Beim Erzengel
Dienstag, Mai 17, 2005
  Berlin bleibt bunt .

Bis eben war es kalt. Karneval der Kulturen. Pfingsten. Eisheilige. Mamertus, Pancratius, Servatius, Bonifatius und die Kalte Sophie. Heute das erste Frühstück auf dem Balkon. Mit W. und dem Erzengel.

Bis eben habe ich übersetzt. Heute nachmittag fahre ich nach Warschau. Zurück lasse ich, einmal mehr, den leeren Kühlschrank. Der letzte Sommer war verregnet. Ich übersetzte das Drehbuch zur Verfilmung von Günter Grass‘ Roman „Unkenrufe“ aus dem Polnischen ins Deutsche. Dies ist kein Witz, sondern eine deutsch-polnische Co-Produktion. Vor ein paar Tagen kam der Folgeauftrag per Telefon. Transkription und Übersetzung von zwei Interviews. Für das Buch, das zum Film entstehen soll. Zum Film, der nach dem Buch von Grass gedreht wurde. Wieder kein Witz, sondern eine Werbemaßnahme. Ich willigte ein. Die Termine passen. Die Eisheiligen überlebt man am besten zu Hause am Schreibtisch.

Bis eben brannten die Augen. Die Interviews mit dem polnischen Regisseur Robert Gliński und der polnischen Hauptdarstellerin Krystyna Janda kamen per Post. Auf Tonband. Er redet 32 Minuten, sie 40 Minuten. Hört sich unscheinbar an. Setzt sich um in 20 Stunden Arbeit. Die deutschen Co-Produzenten wollten mir die Interviews auf einer VHS-Kassette liefern. Ich lehnte ab. Am Telefon. Und sagte: „Aus technischen Gründen.“ Unsere Wohnung beim Erzengel ist seit über einem Jahr fernsehfrei. Zum Glück. Denke ich jetzt. Denn ich hätte die 20 Arbeitsstunden auf dem Boden vor diesem unansehnlichen Möbel verbringen müssen. Ich hätte meinen Schreibtisch vor den Kasten tragen müssen. Ich hätte meinen Computer vor dem Ding aufbauen müssen. Es wäre ein Bildschirm vor dem anderen gestanden. Und ich hätte auf den Knien das Videogerät bedienen müssen. Und dabei gucken, wie ich gucken kann. Ich bin nicht mehr in Japan. Ich habe 20 Stunden lang kein Gesicht gesehen. Und dennoch brennen meine Augen. Vom Vor- und Zurückspulen der Tonspur.
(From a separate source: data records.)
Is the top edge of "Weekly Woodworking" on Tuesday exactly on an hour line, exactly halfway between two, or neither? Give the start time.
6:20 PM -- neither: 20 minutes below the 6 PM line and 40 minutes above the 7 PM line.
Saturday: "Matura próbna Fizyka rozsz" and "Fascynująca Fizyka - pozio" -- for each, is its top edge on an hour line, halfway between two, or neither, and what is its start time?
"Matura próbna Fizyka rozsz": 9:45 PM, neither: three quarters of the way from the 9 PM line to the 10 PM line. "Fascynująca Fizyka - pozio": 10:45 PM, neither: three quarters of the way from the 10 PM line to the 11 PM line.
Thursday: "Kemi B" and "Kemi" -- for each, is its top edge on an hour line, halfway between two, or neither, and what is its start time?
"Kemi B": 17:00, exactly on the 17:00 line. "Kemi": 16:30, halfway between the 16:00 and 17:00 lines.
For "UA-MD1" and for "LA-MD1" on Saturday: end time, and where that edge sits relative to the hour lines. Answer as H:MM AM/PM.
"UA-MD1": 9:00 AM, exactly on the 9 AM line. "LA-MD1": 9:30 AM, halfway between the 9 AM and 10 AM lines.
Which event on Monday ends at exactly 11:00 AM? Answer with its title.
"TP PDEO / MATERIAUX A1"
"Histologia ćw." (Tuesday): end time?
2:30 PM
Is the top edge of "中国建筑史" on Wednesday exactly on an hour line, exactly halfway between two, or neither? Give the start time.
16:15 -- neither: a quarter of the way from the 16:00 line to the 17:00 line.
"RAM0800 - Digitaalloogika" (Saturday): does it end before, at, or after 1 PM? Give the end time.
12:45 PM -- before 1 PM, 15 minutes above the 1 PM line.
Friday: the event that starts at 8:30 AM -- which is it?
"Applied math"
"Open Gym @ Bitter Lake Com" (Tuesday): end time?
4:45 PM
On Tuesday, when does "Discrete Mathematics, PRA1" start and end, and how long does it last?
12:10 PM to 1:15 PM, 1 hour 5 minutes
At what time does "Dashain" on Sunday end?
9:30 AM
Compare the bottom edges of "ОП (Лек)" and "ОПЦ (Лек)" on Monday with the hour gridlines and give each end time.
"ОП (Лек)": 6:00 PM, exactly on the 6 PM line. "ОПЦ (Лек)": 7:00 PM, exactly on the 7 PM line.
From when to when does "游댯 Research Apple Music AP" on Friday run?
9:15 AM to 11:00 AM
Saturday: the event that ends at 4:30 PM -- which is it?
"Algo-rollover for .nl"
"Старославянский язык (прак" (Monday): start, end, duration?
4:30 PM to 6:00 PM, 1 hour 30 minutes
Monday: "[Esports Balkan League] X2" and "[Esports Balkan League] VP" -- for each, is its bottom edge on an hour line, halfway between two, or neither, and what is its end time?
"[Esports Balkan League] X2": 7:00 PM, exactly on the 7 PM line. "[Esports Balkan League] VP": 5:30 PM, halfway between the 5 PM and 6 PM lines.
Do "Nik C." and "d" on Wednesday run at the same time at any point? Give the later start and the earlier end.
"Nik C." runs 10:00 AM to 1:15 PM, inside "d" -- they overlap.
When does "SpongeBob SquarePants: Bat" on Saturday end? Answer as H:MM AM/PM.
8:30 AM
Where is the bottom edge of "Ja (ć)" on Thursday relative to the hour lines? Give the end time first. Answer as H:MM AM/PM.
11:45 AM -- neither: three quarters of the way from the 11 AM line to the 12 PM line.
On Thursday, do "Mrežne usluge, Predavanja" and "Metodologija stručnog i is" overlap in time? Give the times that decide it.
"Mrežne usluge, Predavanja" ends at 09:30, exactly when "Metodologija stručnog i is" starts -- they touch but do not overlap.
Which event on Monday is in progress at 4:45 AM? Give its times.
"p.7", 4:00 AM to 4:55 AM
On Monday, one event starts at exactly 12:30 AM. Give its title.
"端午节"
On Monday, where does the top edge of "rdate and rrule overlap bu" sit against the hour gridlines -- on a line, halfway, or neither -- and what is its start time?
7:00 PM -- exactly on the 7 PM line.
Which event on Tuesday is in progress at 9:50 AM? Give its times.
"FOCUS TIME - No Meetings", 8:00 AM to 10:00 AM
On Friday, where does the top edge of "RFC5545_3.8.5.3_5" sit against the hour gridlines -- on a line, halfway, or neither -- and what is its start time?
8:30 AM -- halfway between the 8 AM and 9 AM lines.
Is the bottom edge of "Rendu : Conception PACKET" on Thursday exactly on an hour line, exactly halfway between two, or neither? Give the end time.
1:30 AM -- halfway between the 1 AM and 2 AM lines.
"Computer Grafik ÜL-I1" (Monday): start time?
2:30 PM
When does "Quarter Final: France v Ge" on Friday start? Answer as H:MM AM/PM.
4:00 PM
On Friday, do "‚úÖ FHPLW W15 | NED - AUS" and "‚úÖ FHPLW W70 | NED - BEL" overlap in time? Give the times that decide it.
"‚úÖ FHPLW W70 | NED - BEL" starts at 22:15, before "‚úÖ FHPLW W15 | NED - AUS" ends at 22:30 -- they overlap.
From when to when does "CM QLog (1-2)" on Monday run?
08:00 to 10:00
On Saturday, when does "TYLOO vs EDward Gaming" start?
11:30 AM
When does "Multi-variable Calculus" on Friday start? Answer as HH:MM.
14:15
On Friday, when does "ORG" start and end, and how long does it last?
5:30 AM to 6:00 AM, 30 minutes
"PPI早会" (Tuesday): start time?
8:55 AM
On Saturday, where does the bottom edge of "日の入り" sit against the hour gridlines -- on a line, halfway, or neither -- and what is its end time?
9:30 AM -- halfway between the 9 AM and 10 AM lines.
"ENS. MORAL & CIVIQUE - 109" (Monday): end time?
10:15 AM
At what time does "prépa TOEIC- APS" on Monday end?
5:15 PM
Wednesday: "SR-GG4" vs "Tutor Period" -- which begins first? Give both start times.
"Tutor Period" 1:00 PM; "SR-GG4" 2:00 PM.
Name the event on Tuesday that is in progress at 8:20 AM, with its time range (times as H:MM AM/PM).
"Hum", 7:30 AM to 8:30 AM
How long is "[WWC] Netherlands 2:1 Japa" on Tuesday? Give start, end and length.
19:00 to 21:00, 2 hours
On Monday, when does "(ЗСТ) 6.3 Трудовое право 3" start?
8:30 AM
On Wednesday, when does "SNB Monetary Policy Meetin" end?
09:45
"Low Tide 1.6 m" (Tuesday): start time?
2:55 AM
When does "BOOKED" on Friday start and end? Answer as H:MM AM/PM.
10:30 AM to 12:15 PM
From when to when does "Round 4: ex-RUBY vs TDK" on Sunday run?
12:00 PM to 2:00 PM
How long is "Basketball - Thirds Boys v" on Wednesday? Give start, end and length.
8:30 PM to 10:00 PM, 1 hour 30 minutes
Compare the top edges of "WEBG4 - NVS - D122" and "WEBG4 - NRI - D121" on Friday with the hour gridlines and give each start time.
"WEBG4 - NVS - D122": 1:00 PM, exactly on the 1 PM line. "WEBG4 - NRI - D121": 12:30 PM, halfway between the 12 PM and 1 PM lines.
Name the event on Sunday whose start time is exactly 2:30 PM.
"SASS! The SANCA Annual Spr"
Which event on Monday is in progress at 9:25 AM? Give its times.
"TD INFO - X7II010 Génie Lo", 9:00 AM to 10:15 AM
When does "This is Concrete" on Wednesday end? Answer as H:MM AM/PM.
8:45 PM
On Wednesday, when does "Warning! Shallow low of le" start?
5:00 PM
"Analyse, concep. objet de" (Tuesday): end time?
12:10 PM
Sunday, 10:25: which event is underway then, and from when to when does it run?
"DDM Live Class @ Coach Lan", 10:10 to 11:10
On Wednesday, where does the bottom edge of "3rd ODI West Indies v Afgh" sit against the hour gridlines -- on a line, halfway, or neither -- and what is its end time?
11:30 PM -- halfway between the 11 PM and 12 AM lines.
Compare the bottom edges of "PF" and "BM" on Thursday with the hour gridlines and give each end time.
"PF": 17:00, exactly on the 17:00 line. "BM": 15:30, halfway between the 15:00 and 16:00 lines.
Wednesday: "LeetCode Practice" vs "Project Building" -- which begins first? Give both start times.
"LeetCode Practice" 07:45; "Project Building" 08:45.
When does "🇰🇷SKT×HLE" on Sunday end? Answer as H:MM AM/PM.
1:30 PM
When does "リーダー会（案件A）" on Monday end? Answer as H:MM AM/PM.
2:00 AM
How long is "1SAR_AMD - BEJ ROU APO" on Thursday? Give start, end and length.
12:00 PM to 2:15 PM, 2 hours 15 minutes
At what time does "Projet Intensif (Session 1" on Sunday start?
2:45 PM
Bis eben grübelte ich dieser Idee nach, die mich schon den letzten verregneten Sommer über beschäftigt hatte. Vernachlässigte dabei W., meine Freunde und meinen Großvater in Amerika. Warum, um Gottes Willen, kam Grass auf die Idee, die deutsch-polnische Versöhnung an einem Friedhof zu exemplifizieren? Und warum gefällt ausgerechnet diese Idee den polnischen Drehbuch-Co-Autoren, dem polnischen Regisseur, dem polnischen Fernsehen, den polnischen Co-Produzenten und den polnischen Geldgebern so gut? Krystyna Janda lacht scheu wie ein Reh auf dem Band. In meinem Arbeitszimmer. Und sagt, so oft ich es nur will, so oft ich ihre Stimme zurückdrehe und den Satz nochmals von vorne beginnen lasse, dass sie dieses Thema weder in ihrer Rolle im Film noch als Privatperson interessiere oder berühre. Dass sie ganz andere Dinge bekümmern. Kleinigkeiten, zugegeben. Dass sie beispielsweise schlaflose Nächte habe, weil im Drehbuch festgeschrieben worden sei, dass Aleksandra Piątkowska, die Polin, die sie im Film spiele und durch die sie Polen im Film repräsentiere, 1989 auf der Danziger Werft vor dem Denkmal der ermordeten Werftarbeiter ihre Zigarette von einem brennenden Grablicht anzünde.

Ich fahre nach Warschau. Besuche Tadeusz Konwicki, meinen alten Meister. „Kalendarz i klepsydra“, sein Tagebuch von 1974 erscheint endlich in der unzensierten Fassung. Darauf warten ich und viele andere seit 15 Jahren. Zeit ist relativ. Wieder bin ich eine Woche weg. Am Sonntagnachmittag verbrachten W. und ich ein paar Stunden auf der Hasenheide. Ich erlöste meine Augen vom Tonband und sah tanzende Menschen am Waterlooufer. Karneval der Kulturen. Grasgrüne Luftballons stiegen in den verhangenen Himmel. Von Kindern, die den Faden aus der Hand fahren ließen. Darauf aufgebläht die Worte „Berlin bleibt bunt“.